# common pleco



## killerbee (Aug 18, 2004)

Here is "peacemaker" my 7" common pleco at this time. Got him when he was 3" and he was in with some malawi cichlids and an oscar. Now he is tankmate with my p's and has been since October/November 2004.

In case you guys are wondering why his eye is white, its because he burned his whole right side on a heater.







i treated him with salt, but thats the way he ended up. poor guy









Anyways the pics:


----------



## Avatar~God (Oct 21, 2004)

really nice, plecos grow slow as hell.


----------



## killerbee (Aug 18, 2004)

/\ Thanks, and i'm glad they grow slow.


----------



## Joga Bonito (Oct 30, 2004)

nice set up and pleco


----------



## killerbee (Aug 18, 2004)

/\ Thanks, my p's shall be going in soon...and they will be happy again, only with 53 more gallons than before







(previously in a 60 gallon)


----------



## furious piranha (Mar 22, 2005)

i like taht middle peice of drift wood


----------



## kove32 (Oct 26, 2004)

I have never had a slow growing pleco!! Mine grows like weeds!


----------



## mashunter18 (Jan 2, 2004)

looks like the heater burn heal up isnt to bad :nod:


----------



## killerbee (Aug 18, 2004)

furious piranha said:


> i like taht middle peice of drift wood
> [snapback]1035748[/snapback]​


Thanks, it cost me $40.00. I almost was not going to add a center piece so my p's could have lots of open space, but when i saw this at a local lfs i had to get it. It was already on a piece of slate too











kove32 Posted May 21 2005 said:


> I have never had a slow growing pleco!! Mine grows like weeds!
> [snapback]1035748[/snapback]​


Thats cool, don't mind either now with all this room they have 72x18x20 (LxWxH)

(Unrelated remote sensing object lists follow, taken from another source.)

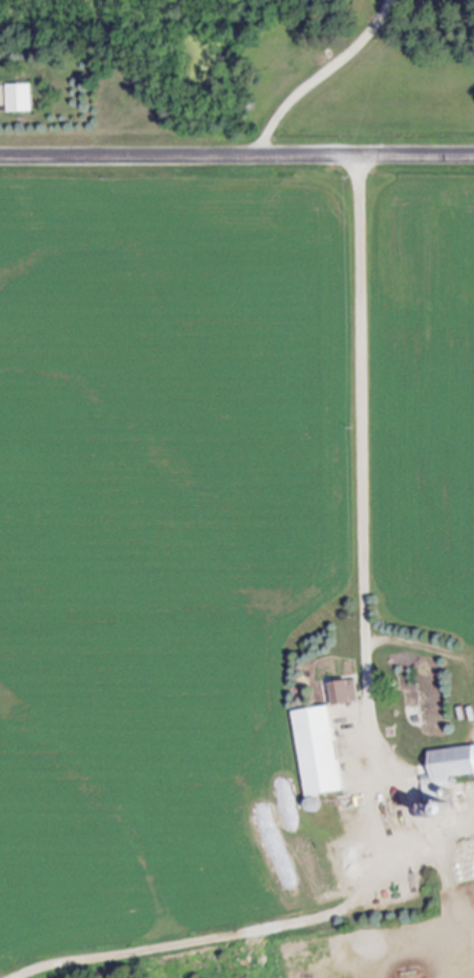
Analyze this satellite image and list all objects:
road: (323, 76)
building: (22, 99)
road: (237, 155)
building: (338, 692)
road: (366, 707)
building: (313, 752)
building: (446, 765)

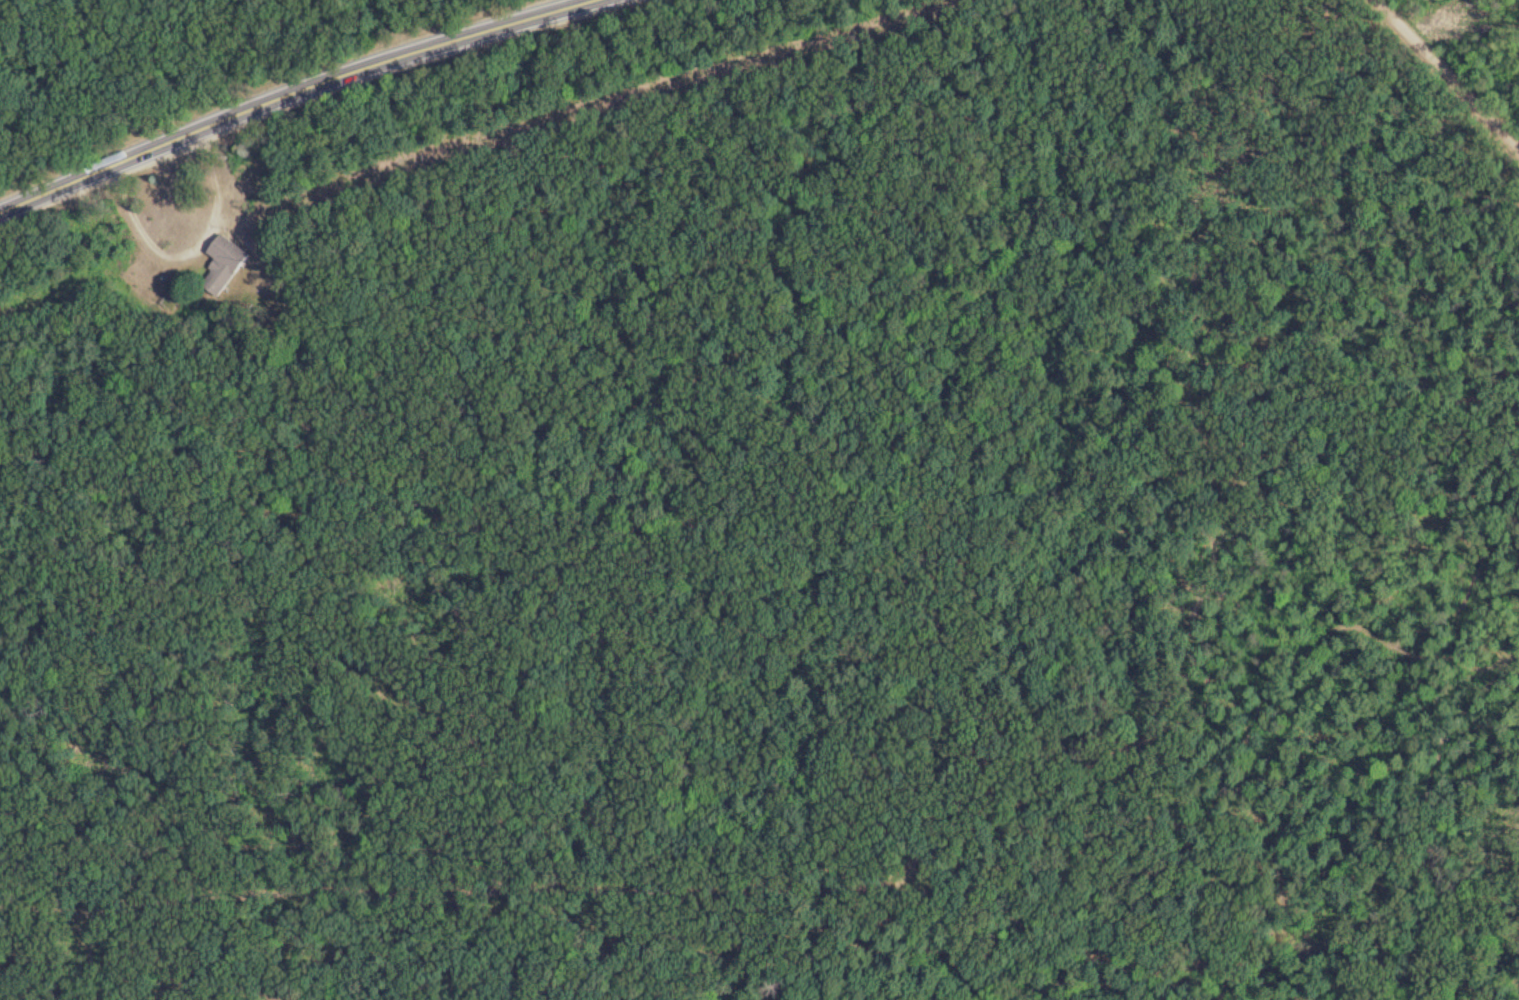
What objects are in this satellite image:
road: (1447, 76)
road: (291, 93)
road: (191, 244)
building: (227, 264)
road: (990, 408)
road: (969, 757)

mashunter18 Posted May 22 2005 said:


> looks like the heater burn heal up isnt to bad
> [snapback]1035748[/snapback]​


yes, i'm glad he got better than what he was at the time. His whole side was white including the face. I think he lost his sight to that side though







you would think they would move if they started to get a burning sensation.


----------



## ~Silly~Spy (Mar 12, 2005)

nice pleco, if yours is a common pleco then whats mine? mine doesn't look like yours.


----------



## waspride (Jun 13, 2004)

Yours is a common pleco too i think.


----------



## killerbee (Aug 18, 2004)

~Silly~Spy said:


> nice pleco, if yours is a common pleco then whats mine? mine doesn't look like yours.
> [snapback]1039644[/snapback]​


Thanks,
Looks like a common pleco too, except mine looks different because of the dark gravel/sand....and yours is on light colored sand


----------